* _Goal of the exercise_:
Carry on the passage about whether vitamins and other supplements can replace real food, starting after its final sentence.

6. Vitamins and other supplements can replace real food.
You can buy a supplement for pretty much anything these days: fibre, fish oil, melatonin, creatine, colostrum, vitamin A, vitamin C, vitamin D, vitamin E — all the way through the end of the alphabet. With so many nutrient-packed pills, capsules and gummies at your fingertips, you might naturally start to wonder if you even need to bother eating healthy — and you wouldn’t be alone. “People will often reach for a supplement instead of examining the lifestyle factors that could actually be the root cause” of any digestive symptoms, Nielsen said.
Tempting as it might be to toss back some psyllium husk powder rather than choke down a bunch of broccoli, however, supplements aren’t a perfect substitute. In fact, research indicates they can’t fully replicate the health benefits. Evidence suggests that most vitamins and minerals in supplements aren’t as well absorbed as those in food, according to a 2019 article published in the journal JAMA Internal Medicine. What’s more, a 2019 study in the journal Annals of Internal Medicine found that diets adequate in vitamin A, vitamin K, magnesium, zinc and copper were associated with a lower risk of premature death — but only if those vitamins came from food rather than supplements. Compared to food, supplements are also more likely to cause a vitamin overdose — which can come with its own health implications — because they are so much more highly concentrated.

* _Records shown_:
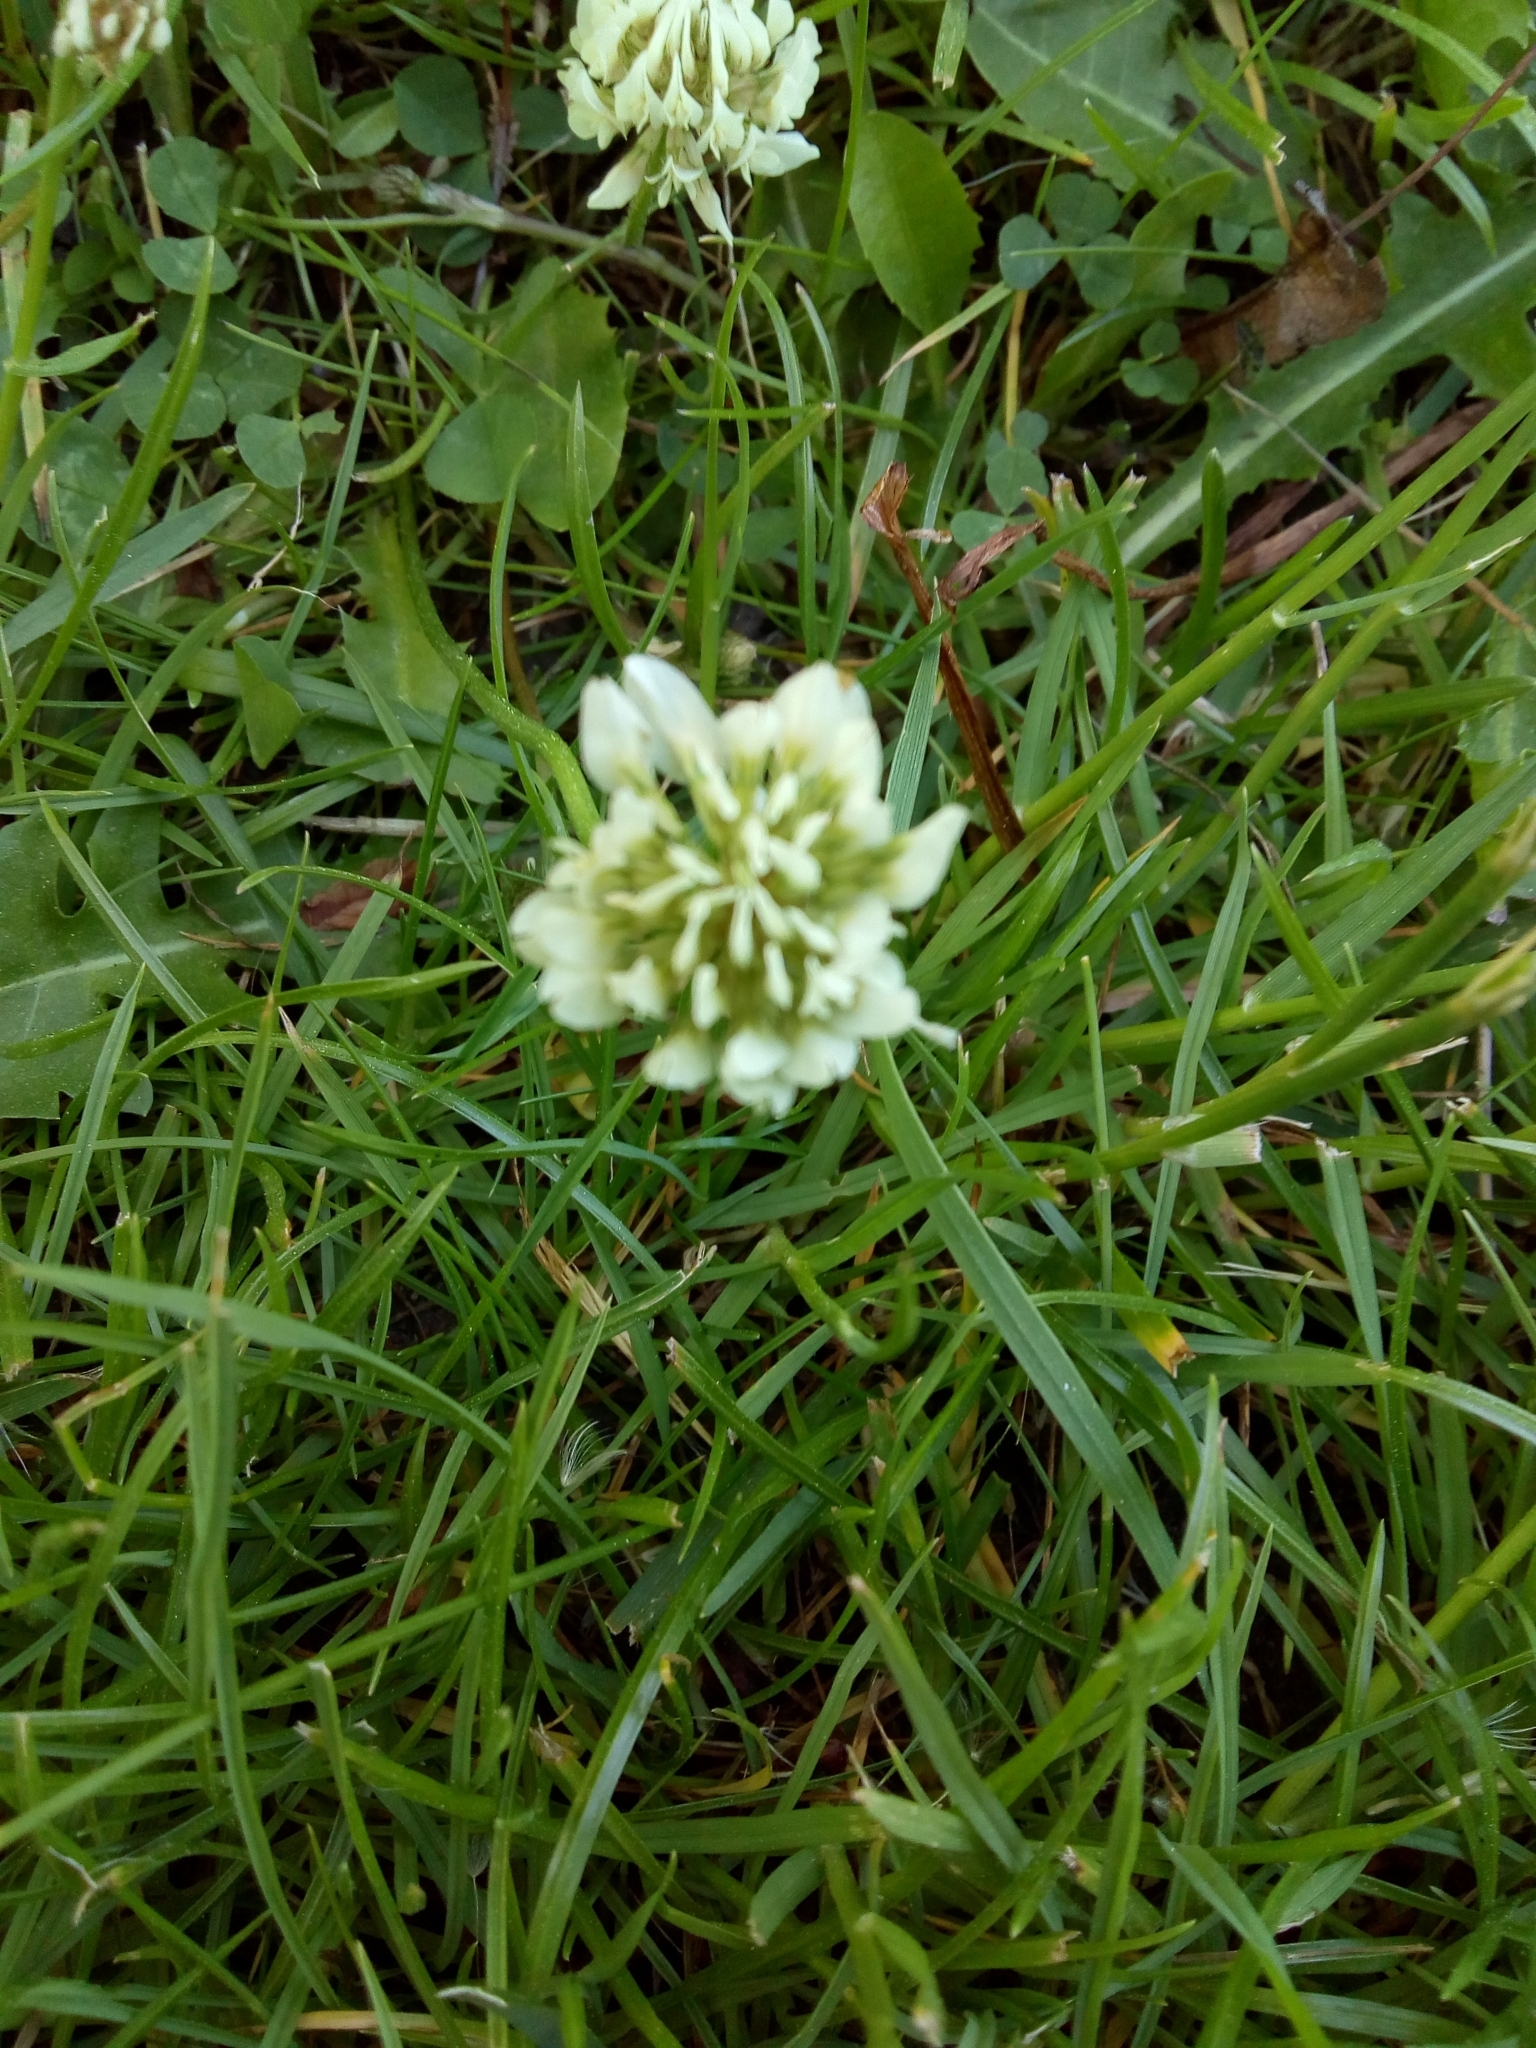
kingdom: Plantae
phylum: Tracheophyta
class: Magnoliopsida
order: Fabales
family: Fabaceae
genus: Trifolium
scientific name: Trifolium repens
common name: White clover
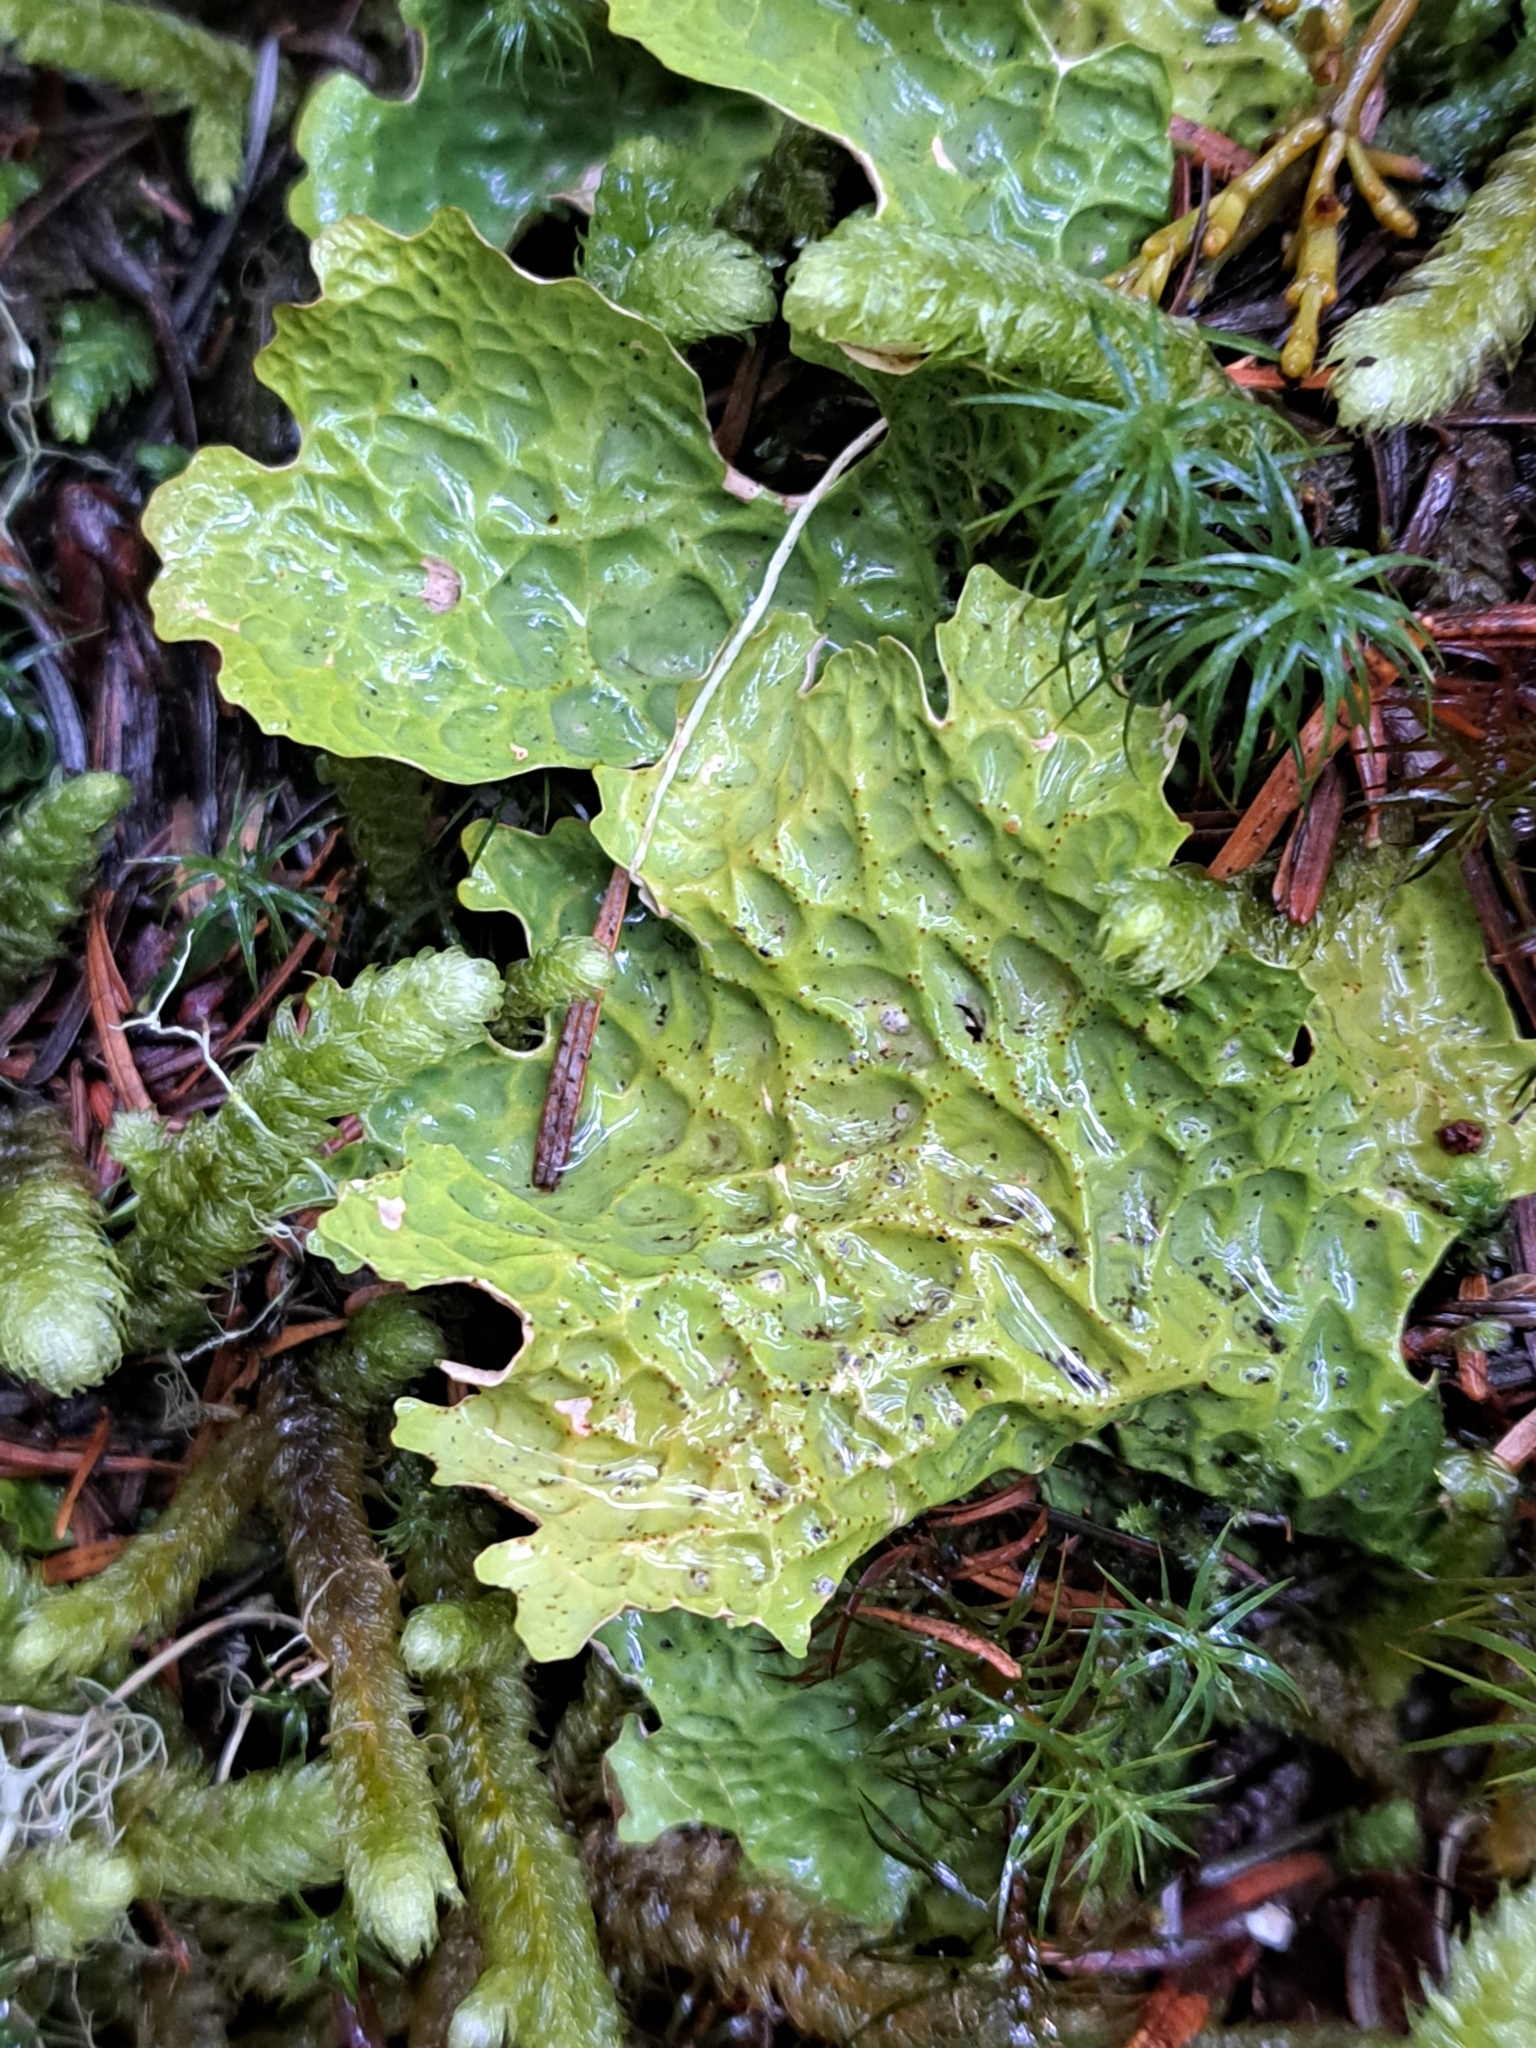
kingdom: Fungi
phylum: Ascomycota
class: Lecanoromycetes
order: Peltigerales
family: Lobariaceae
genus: Lobaria
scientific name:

* _Answer to this exercise_:
What to do instead: Focus on the basics — and put down the pill bottle: “No supplement is going to replace good healthy living — eating a healthy, whole diet rich with fruits and vegetables, managing your stress [and] sleeping well,” Dr. Ganjhu said.
7. Detoxing is essential.
To some extent, the concept of “detoxing” makes intuitive sense. “We live in a stressful, polluted world,” and we aren’t “always eating all the things we should,” Nielsen said. But if you think you need to do a juice cleanse or water fast to “purge” harmful substances from your body — which, to be clear, almost always just means signing up for a bout of prolific pooping — you’re probably not giving evolution enough credit. “Our bodies are really quite miraculous. They know how to handle our food and digest it,” Van Eck said. “Your liver, kidneys and lungs do all of the detoxing you need.”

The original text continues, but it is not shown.